Thank you for your reply. Its honestly been something I have been trying to figure out in my head.I think that I am realizing I can't just throw it away. I have done the same thing where I buy packs, and then after a couple days I get so psyched out that I throw all of them away (only having taken out one or two diapers). Then I would stay away for a while before getting the courage up to do it again, and then just cycling. I have always had a thing in my head of "I like this and it gives me pleasure... it must be a sin to enjoy it" because that is kind of how most churches treat teenagers, especially any sort of form of sexual expression/desires/ pleasure. And the chances of me ever bringing it up to family or pastors is absolutely zero. So I have always kept it to myself trying to figure out what in the world is going on in my head. Only recently have I begun to re-examine it.

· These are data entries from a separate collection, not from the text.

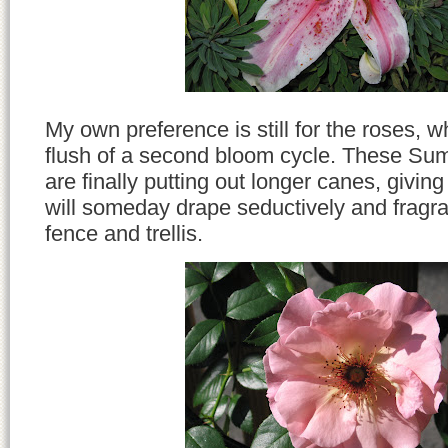
My own preference is still for the roses, wh
flush of a second bloom cycle. These Su
are finally putting out longer canes, givin
will someday drape seductively and fragra
fence and trellis.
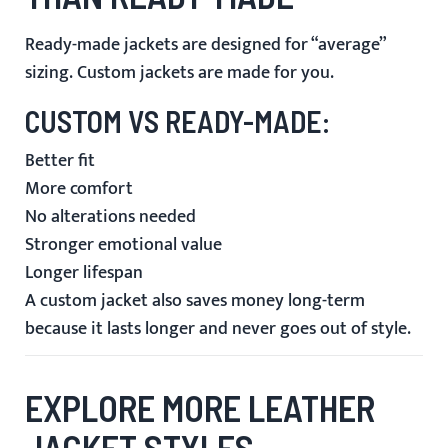
Ready-made jackets are designed for “average”
sizing. Custom jackets are made for you.
CUSTOM VS READY-MADE:
Better fit
More comfort
No alterations needed
Stronger emotional value
Longer lifespan
A custom jacket also saves money long-term
because it lasts longer and never goes out of style.
EXPLORE MORE LEATHER
JACKET STYLES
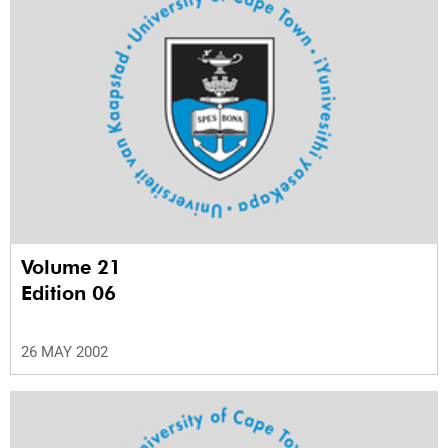
Volume 21
Edition 06
26 MAY 2002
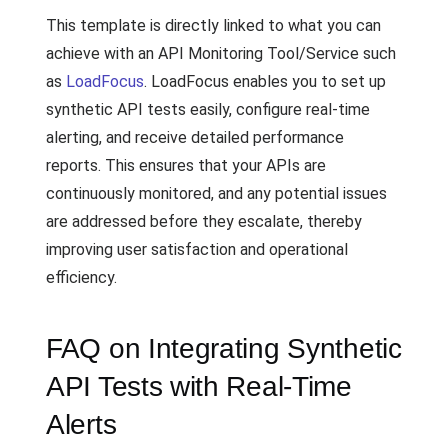
This template is directly linked to what you can
achieve with an API Monitoring Tool/Service such
as
LoadFocus
. LoadFocus enables you to set up
synthetic API tests easily, configure real-time
alerting, and receive detailed performance
reports. This ensures that your APIs are
continuously monitored, and any potential issues
are addressed before they escalate, thereby
improving user satisfaction and operational
efficiency.
FAQ on Integrating Synthetic
API Tests with Real-Time
Alerts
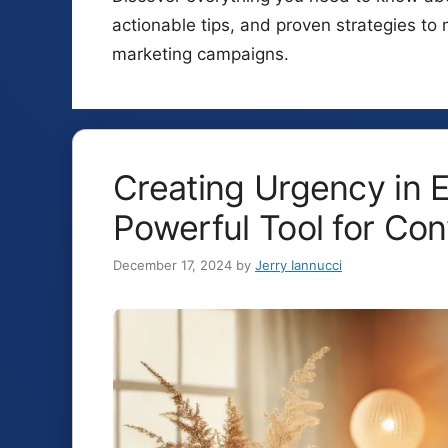
actionable tips, and proven strategies to 
marketing campaigns.
Creating Urgency in E
Powerful Tool for Con
December 17, 2024
by
Jerry Iannucci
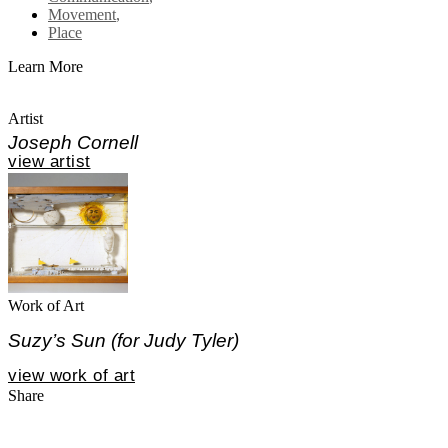
Movement
,
Place
Learn More
Artist
Joseph Cornell
view artist
Work of Art
Suzy’s Sun (for Judy Tyler)
view work of art
Share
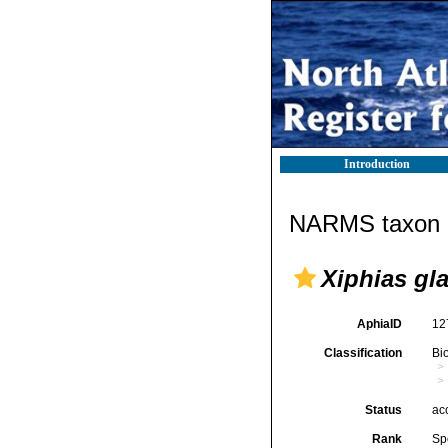
Introduction
NARMS taxon d
Xiphias gl
AphiaID
12
Classification
Bi
Status
ac
Rank
Sp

The point at which I'm at is this: This may be a part of me. I do not know where it came from. I never chose it. But somehow, through the way my life developed and progressed, this trait developed in me. I have tried my very best to control it and disown it. I have been at the point where I actively fight against it. But all that does is cause pain, tiredness, and shame. Fighting it has not worked. So maybe fighting it isn't the answer. (Theology warning) If God has been in control all my life, which I know He has, and I believe He made me the person I am, then why be ashamed. I didnt choose it. One parallel I have found is this. Going by one of the stories in the bible, the very beginning, Adam and Eve. Did God make them to feel shame? No. They were completely naked and perfectly fine. But once they came under the influence of the snake, that is when they felt shame for who they were. So God comes back, He looks for them, and they are hiding.They say they are ashamed because the naked. God replys "Who told you that you were naked?"
In a sense, He was asking "Where did this shame come from? I made you to be you."
Coming back to me, where did the shame come from? I think, the world, not God. So I do not think it is a sin.
I think my struggle is overcoming that shame, because it is a strong sense of shame. So Accepting it as a part of me seems to be the next step.